> _Text section_
■ ■ ■

Phosphorylation of GATA-4 Increases Its DNA Binding
Activity--
We tested the possibility that phosphorylation of GATA-4
results in functional consequences such as an increase in the DNA binding activity. COS7 cells were transfected with an expression plasmid encoding GATA-4 (pcDNAG4) and incubated in medium
containing 10% serum. 48 h later, nuclear extracts were prepared
by lysis of the transfected cells in lysis buffer in the presence or
absence of phosphatase inhibitors (50 mM NaF and 1 mM Na3VO4). These extracts were
immunoprecipitated with anti-GATA-4 antibody, and the
immunoprecipitates were subjected to Western blot analysis with
anti-phosphoserine antibody. As shown in the upper panel of
Fig. 5A, the phosphorylation of GATA-4 was evident in the nuclear extract collected with the phosphatase inhibitors but not in that without the inhibitors. However,
the amount of GATA-4 (total of phosphorylated and unphosphorylated forms) was similar in these two extracts (Fig. 5A,
lower panel). Then we determined using EMSA whether the DNA
binding activity of GATA-4 differed in the nuclear extracts used for
the experiments shown in Fig. 5A. By competition EMSAs using
a radiolabeled ET-1 GATA double-stranded oligonucleotide as a probe
(Fig. 5B, second through sixth lanes),
one retarded band (indicated by an arrow, second
lane) was found to be a GATA sequence-specific complex, as
evidenced by the fact that it was competed by an ET-1 GATA oligonucleotide (third lane) but not by an oligonucleotide
with a GATA site mutations (fourth lane). In addition, this
retarded band was clearly supershifted by anti-GATA-4 antibody
(sixth lane) but not by IgG (fifth lane),
indicating this band represents a complex of the ET-1 GATA
oligonucleotide and GATA-4. Notably, the intensity of this band was
much stronger in the nuclear extract prepared with the phosphatase
inhibitors (second lane) than in that prepared without the
inhibitors (first lane). These results suggest that
phosphorylation of GATA-4 increases its DNA binding activity.

■ ■ ■

> _Work to be completed_
Copy out the passage on GATA-4 phosphorylation and DNA binding word for word, from start to finish.

> _Given data_
■ ■ ■

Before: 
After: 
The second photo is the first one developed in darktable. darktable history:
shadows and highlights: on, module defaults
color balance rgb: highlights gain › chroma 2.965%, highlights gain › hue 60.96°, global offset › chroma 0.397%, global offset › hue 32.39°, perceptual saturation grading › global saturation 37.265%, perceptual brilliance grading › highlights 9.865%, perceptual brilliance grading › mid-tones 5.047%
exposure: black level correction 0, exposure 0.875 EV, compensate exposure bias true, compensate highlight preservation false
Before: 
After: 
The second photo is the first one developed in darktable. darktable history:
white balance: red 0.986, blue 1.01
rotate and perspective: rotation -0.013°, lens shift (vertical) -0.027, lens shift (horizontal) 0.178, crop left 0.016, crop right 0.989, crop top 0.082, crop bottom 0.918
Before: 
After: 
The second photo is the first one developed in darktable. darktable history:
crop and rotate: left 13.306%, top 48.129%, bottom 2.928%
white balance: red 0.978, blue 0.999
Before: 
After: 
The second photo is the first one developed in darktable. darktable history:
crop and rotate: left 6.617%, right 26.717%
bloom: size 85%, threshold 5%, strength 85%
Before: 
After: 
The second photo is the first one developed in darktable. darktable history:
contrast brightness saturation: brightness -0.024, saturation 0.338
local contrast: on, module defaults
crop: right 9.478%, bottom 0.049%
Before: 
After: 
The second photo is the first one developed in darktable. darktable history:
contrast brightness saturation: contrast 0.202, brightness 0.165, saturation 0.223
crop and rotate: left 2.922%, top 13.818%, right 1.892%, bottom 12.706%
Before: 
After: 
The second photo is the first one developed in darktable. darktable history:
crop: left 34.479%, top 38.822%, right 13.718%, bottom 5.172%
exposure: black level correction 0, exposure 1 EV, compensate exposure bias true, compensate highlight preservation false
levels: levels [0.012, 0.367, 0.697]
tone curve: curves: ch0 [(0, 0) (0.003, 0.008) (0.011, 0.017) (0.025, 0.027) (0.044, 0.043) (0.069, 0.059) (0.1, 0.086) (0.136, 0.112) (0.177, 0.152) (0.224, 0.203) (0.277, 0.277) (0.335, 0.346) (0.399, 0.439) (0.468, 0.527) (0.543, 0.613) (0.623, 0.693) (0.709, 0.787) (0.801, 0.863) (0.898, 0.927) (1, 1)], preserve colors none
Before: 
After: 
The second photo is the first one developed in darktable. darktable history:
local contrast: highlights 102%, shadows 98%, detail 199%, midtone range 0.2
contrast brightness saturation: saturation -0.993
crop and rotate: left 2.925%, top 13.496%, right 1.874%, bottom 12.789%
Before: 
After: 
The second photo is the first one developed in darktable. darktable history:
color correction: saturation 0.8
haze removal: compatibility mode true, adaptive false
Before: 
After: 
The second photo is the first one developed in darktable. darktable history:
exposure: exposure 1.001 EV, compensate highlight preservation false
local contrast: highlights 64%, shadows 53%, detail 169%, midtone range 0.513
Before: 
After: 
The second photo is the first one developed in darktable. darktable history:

■ ■ ■

> _Answer space_
Phosphorylation of GATA-4 Increases Its DNA Binding
Activity--
We tested the possibility that phosphorylation of GATA-4
results in functional consequences such as an increase in the DNA binding activity. COS7 cells were transfected with an expression plasmid encoding GATA-4 (pcDNAG4) and incubated in medium
containing 10% serum. 48 h later, nuclear extracts were prepared
by lysis of the transfected cells in lysis buffer in the presence or
absence of phosphatase inhibitors (50 mM NaF and 1 mM Na3VO4). These extracts were
immunoprecipitated with anti-GATA-4 antibody, and the
immunoprecipitates were subjected to Western blot analysis with
anti-phosphoserine antibody. As shown in the upper panel of
Fig. 5A, the phosphorylation of GATA-4 was evident in the nuclear extract collected with the phosphatase inhibitors but not in that without the inhibitors. However,
the amount of GATA-4 (total of phosphorylated and unphosphorylated forms) was similar in these two extracts (Fig. 5A,
lower panel). Then we determined using EMSA whether the DNA
binding activity of GATA-4 differed in the nuclear extracts used for
the experiments shown in Fig. 5A. By competition EMSAs using
a radiolabeled ET-1 GATA double-stranded oligonucleotide as a probe
(Fig. 5B, second through sixth lanes),
one retarded band (indicated by an arrow, second
lane) was found to be a GATA sequence-specific complex, as
evidenced by the fact that it was competed by an ET-1 GATA oligonucleotide (third lane) but not by an oligonucleotide
with a GATA site mutations (fourth lane). In addition, this
retarded band was clearly supershifted by anti-GATA-4 antibody
(sixth lane) but not by IgG (fifth lane),
indicating this band represents a complex of the ET-1 GATA
oligonucleotide and GATA-4. Notably, the intensity of this band was
much stronger in the nuclear extract prepared with the phosphatase
inhibitors (second lane) than in that prepared without the
inhibitors (first lane). These results suggest that
phosphorylation of GATA-4 increases its DNA binding activity.